Exercise prompt
Print every entry below exactly, leaving out the pictures.

(Rendered images with source text)
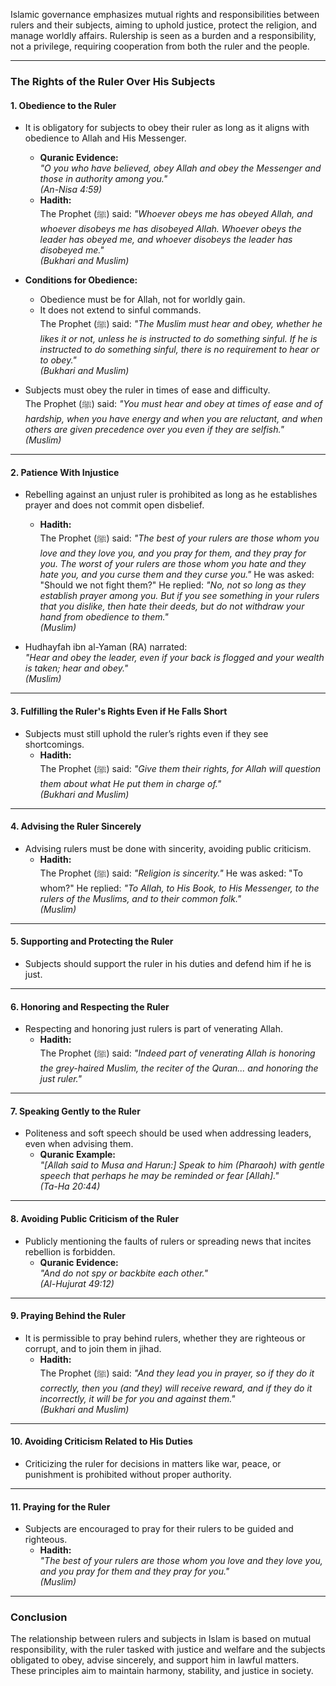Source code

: Islamic governance emphasizes mutual rights and responsibilities between rulers and their subjects, aiming to uphold justice, protect the religion, and manage worldly affairs. Rulership is seen as a burden and a responsibility, not a privilege, requiring cooperation from both the ruler and the people.

---

### **The Rights of the Ruler Over His Subjects**

#### **1. Obedience to the Ruler**  
- It is obligatory for subjects to obey their ruler as long as it aligns with obedience to Allah and His Messenger.  
  - **Quranic Evidence:**  
    *"O you who have believed, obey Allah and obey the Messenger and those in authority among you."*  
    *(An-Nisa 4:59)*  
  - **Hadith:**  
    The Prophet (ﷺ) said: *"Whoever obeys me has obeyed Allah, and whoever disobeys me has disobeyed Allah. Whoever obeys the leader has obeyed me, and whoever disobeys the leader has disobeyed me."*  
    *(Bukhari and Muslim)*  

- **Conditions for Obedience:**  
  - Obedience must be for Allah, not for worldly gain.  
  - It does not extend to sinful commands.  
    The Prophet (ﷺ) said: *"The Muslim must hear and obey, whether he likes it or not, unless he is instructed to do something sinful. If he is instructed to do something sinful, there is no requirement to hear or to obey."*  
    *(Bukhari and Muslim)*  

- Subjects must obey the ruler in times of ease and difficulty.  
  The Prophet (ﷺ) said: *"You must hear and obey at times of ease and of hardship, when you have energy and when you are reluctant, and when others are given precedence over you even if they are selfish."*  
    *(Muslim)*  

---

#### **2. Patience With Injustice**  
- Rebelling against an unjust ruler is prohibited as long as he establishes prayer and does not commit open disbelief.  
  - **Hadith:**  
    The Prophet (ﷺ) said: *"The best of your rulers are those whom you love and they love you, and you pray for them, and they pray for you. The worst of your rulers are those whom you hate and they hate you, and you curse them and they curse you."* He was asked: "Should we not fight them?" He replied: *"No, not so long as they establish prayer among you. But if you see something in your rulers that you dislike, then hate their deeds, but do not withdraw your hand from obedience to them."*  
    *(Muslim)*  

- Hudhayfah ibn al-Yaman (RA) narrated:  
    *"Hear and obey the leader, even if your back is flogged and your wealth is taken; hear and obey."*  
    *(Muslim)*  

---

#### **3. Fulfilling the Ruler's Rights Even if He Falls Short**  
- Subjects must still uphold the ruler’s rights even if they see shortcomings.  
  - **Hadith:**  
    The Prophet (ﷺ) said: *"Give them their rights, for Allah will question them about what He put them in charge of."*  
    *(Bukhari and Muslim)*  

---

#### **4. Advising the Ruler Sincerely**  
- Advising rulers must be done with sincerity, avoiding public criticism.  
  - **Hadith:**  
    The Prophet (ﷺ) said: *"Religion is sincerity."* He was asked: "To whom?" He replied: *"To Allah, to His Book, to His Messenger, to the rulers of the Muslims, and to their common folk."*  
    *(Muslim)*  

---

#### **5. Supporting and Protecting the Ruler**  
- Subjects should support the ruler in his duties and defend him if he is just.  

---

#### **6. Honoring and Respecting the Ruler**  
- Respecting and honoring just rulers is part of venerating Allah.  
  - **Hadith:**  
    The Prophet (ﷺ) said: *"Indeed part of venerating Allah is honoring the grey-haired Muslim, the reciter of the Quran... and honoring the just ruler."*  

---

#### **7. Speaking Gently to the Ruler**  
- Politeness and soft speech should be used when addressing leaders, even when advising them.  
  - **Quranic Example:**  
    *"[Allah said to Musa and Harun:] Speak to him (Pharaoh) with gentle speech that perhaps he may be reminded or fear [Allah]."*  
    *(Ta-Ha 20:44)*  

---

#### **8. Avoiding Public Criticism of the Ruler**  
- Publicly mentioning the faults of rulers or spreading news that incites rebellion is forbidden.  
  - **Quranic Evidence:**  
    *"And do not spy or backbite each other."*  
    *(Al-Hujurat 49:12)*  

---

#### **9. Praying Behind the Ruler**  
- It is permissible to pray behind rulers, whether they are righteous or corrupt, and to join them in jihad.  
  - **Hadith:**  
    The Prophet (ﷺ) said: *"And they lead you in prayer, so if they do it correctly, then you (and they) will receive reward, and if they do it incorrectly, it will be for you and against them."*  
    *(Bukhari and Muslim)*  

---

#### **10. Avoiding Criticism Related to His Duties**  
- Criticizing the ruler for decisions in matters like war, peace, or punishment is prohibited without proper authority.  

---

#### **11. Praying for the Ruler**  
- Subjects are encouraged to pray for their rulers to be guided and righteous.  
  - **Hadith:**  
    *"The best of your rulers are those whom you love and they love you, and you pray for them and they pray for you."*  
    *(Muslim)*  

---

### **Conclusion**  
The relationship between rulers and subjects in Islam is based on mutual responsibility, with the ruler tasked with justice and welfare and the subjects obligated to obey, advise sincerely, and support him in lawful matters. These principles aim to maintain harmony, stability, and justice in society.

Response area
Source code

: Islamic governance emphasizes mutual rights and responsibilities between rulers and their subjects, aiming to uphold justice, protect the religion, and manage worldly affairs. Rulership is seen as a burden and a responsibility, not a privilege, requiring cooperation from both the ruler and the people.

---

### **The Rights of the Ruler Over His Subjects**

#### **1. Obedience to the Ruler**  
- It is obligatory for subjects to obey their ruler as long as it aligns with obedience to Allah and His Messenger.  
  - **Quranic Evidence:**  
    *"O you who have believed, obey Allah and obey the Messenger and those in authority among you."*  
    *(An-Nisa 4:59)*  
  - **Hadith:**  
    The Prophet (ﷺ) said: *"Whoever obeys me has obeyed Allah, and whoever disobeys me has disobeyed Allah. Whoever obeys the leader has obeyed me, and whoever disobeys the leader has disobeyed me."*  
    *(Bukhari and Muslim)*  

- **Conditions for Obedience:**  
  - Obedience must be for Allah, not for worldly gain.  
  - It does not extend to sinful commands.  
    The Prophet (ﷺ) said: *"The Muslim must hear and obey, whether he likes it or not, unless he is instructed to do something sinful. If he is instructed to do something sinful, there is no requirement to hear or to obey."*  
    *(Bukhari and Muslim)*  

- Subjects must obey the ruler in times of ease and difficulty.  
  The Prophet (ﷺ) said: *"You must hear and obey at times of ease and of hardship, when you have energy and when you are reluctant, and when others are given precedence over you even if they are selfish."*  
    *(Muslim)*  

---

#### **2. Patience With Injustice**  
- Rebelling against an unjust ruler is prohibited as long as he establishes prayer and does not commit open disbelief.  
  - **Hadith:**  
    The Prophet (ﷺ) said: *"The best of your rulers are those whom you love and they love you, and you pray for them, and they pray for you. The worst of your rulers are those whom you hate and they hate you, and you curse them and they curse you."* He was asked: "Should we not fight them?" He replied: *"No, not so long as they establish prayer among you. But if you see something in your rulers that you dislike, then hate their deeds, but do not withdraw your hand from obedience to them."*  
    *(Muslim)*  

- Hudhayfah ibn al-Yaman (RA) narrated:  
    *"Hear and obey the leader, even if your back is flogged and your wealth is taken; hear and obey."*  
    *(Muslim)*  

---

#### **3. Fulfilling the Ruler's Rights Even if He Falls Short**  
- Subjects must still uphold the ruler’s rights even if they see shortcomings.  
  - **Hadith:**  
    The Prophet (ﷺ) said: *"Give them their rights, for Allah will question them about what He put them in charge of."*  
    *(Bukhari and Muslim)*  

---

#### **4. Advising the Ruler Sincerely**  
- Advising rulers must be done with sincerity, avoiding public criticism.  
  - **Hadith:**  
    The Prophet (ﷺ) said: *"Religion is sincerity."* He was asked: "To whom?" He replied: *"To Allah, to His Book, to His Messenger, to the rulers of the Muslims, and to their common folk."*  
    *(Muslim)*  

---

#### **5. Supporting and Protecting the Ruler**  
- Subjects should support the ruler in his duties and defend him if he is just.  

---

#### **6. Honoring and Respecting the Ruler**  
- Respecting and honoring just rulers is part of venerating Allah.  
  - **Hadith:**  
    The Prophet (ﷺ) said: *"Indeed part of venerating Allah is honoring the grey-haired Muslim, the reciter of the Quran... and honoring the just ruler."*  

---

#### **7. Speaking Gently to the Ruler**  
- Politeness and soft speech should be used when addressing leaders, even when advising them.  
  - **Quranic Example:**  
    *"[Allah said to Musa and Harun:] Speak to him (Pharaoh) with gentle speech that perhaps he may be reminded or fear [Allah]."*  
    *(Ta-Ha 20:44)*  

---

#### **8. Avoiding Public Criticism of the Ruler**  
- Publicly mentioning the faults of rulers or spreading news that incites rebellion is forbidden.  
  - **Quranic Evidence:**  
    *"And do not spy or backbite each other."*  
    *(Al-Hujurat 49:12)*  

---

#### **9. Praying Behind the Ruler**  
- It is permissible to pray behind rulers, whether they are righteous or corrupt, and to join them in jihad.  
  - **Hadith:**  
    The Prophet (ﷺ) said: *"And they lead you in prayer, so if they do it correctly, then you (and they) will receive reward, and if they do it incorrectly, it will be for you and against them."*  
    *(Bukhari and Muslim)*  

---

#### **10. Avoiding Criticism Related to His Duties**  
- Criticizing the ruler for decisions in matters like war, peace, or punishment is prohibited without proper authority.  

---

#### **11. Praying for the Ruler**  
- Subjects are encouraged to pray for their rulers to be guided and righteous.  
  - **Hadith:**  
    *"The best of your rulers are those whom you love and they love you, and you pray for them and they pray for you."*  
    *(Muslim)*  

---

### **Conclusion**  
The relationship between rulers and subjects in Islam is based on mutual responsibility, with the ruler tasked with justice and welfare and the subjects obligated to obey, advise sincerely, and support him in lawful matters. These principles aim to maintain harmony, stability, and justice in society.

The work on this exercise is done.